Monitoring Metrics Reference¶
文档版本: 1.0.0
最后更新: 2025-08-19
Git 提交: c1aa5b0f
作者: Lincoln
This document provides detailed descriptions of all available monitoring metrics in the JAiRouter system, including metric definitions, label explanations, usage scenarios, and query examples.
Metric Categories¶
JAiRouter monitoring metrics are categorized by function into the following groups:
Category | Prefix | Description | Usage |
---|---|---|---|
System Metrics | jairouter_system_* | JVM, HTTP, and system resource related metrics | System health monitoring |
Business Metrics | jairouter_business_* | AI model services and user request related metrics | Business analysis and optimization |
Infrastructure Metrics | jairouter_infrastructure_* | Load balancing, rate limiting, and circuit breaker related metrics | Infrastructure monitoring |
Request Metrics | jairouter_requests_* | HTTP request statistics | Performance and availability monitoring |
Backend Call Metrics | jairouter_backend_* | Backend adapter call metrics | Backend service monitoring |
HTTP Request Metrics¶
jairouter_requests_total¶
Type: Counter
Description: Total count of HTTP requests
Unit: Count
Labels: - service: Service type (chat, embedding, rerank, tts, stt, image) - method: HTTP method (GET, POST, PUT, DELETE) - status: HTTP status code (200, 400, 404, 500, etc.) - path: Request path - client_type
: Client type (web, mobile, api)
Usage Scenarios: - Calculate request rate and throughput - Analyze service usage patterns - Monitor error rates
Query Examples:
# Total request rate (RPS)
sum(rate(jairouter_requests_total[5m]))
# Request rate grouped by service type
sum by (service) (rate(jairouter_requests_total[5m]))

**GIVEN INFORMATION:**

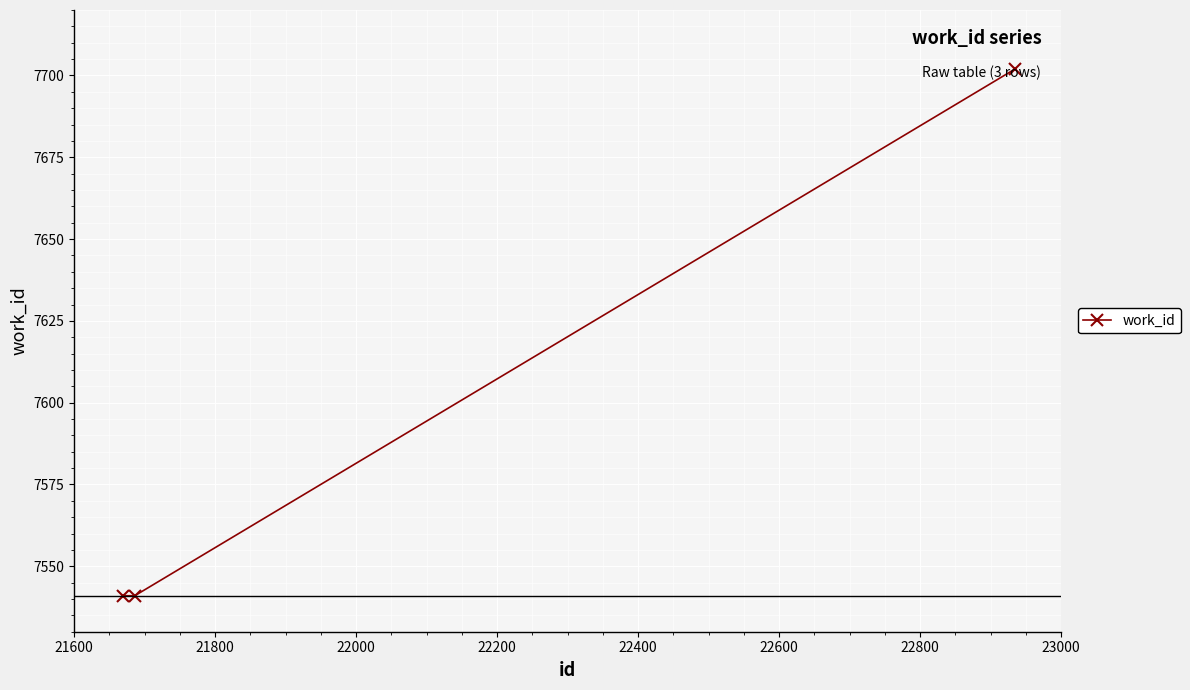

What is the minimum value shown in the chart?

7541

**GOAL OF THE EXERCISE:** What labels does the monitoring metrics reference list for jairouter_requests_total? You won't need the listing above.

**RESULT OF THIS EXERCISE:** service, method, status, path, client_type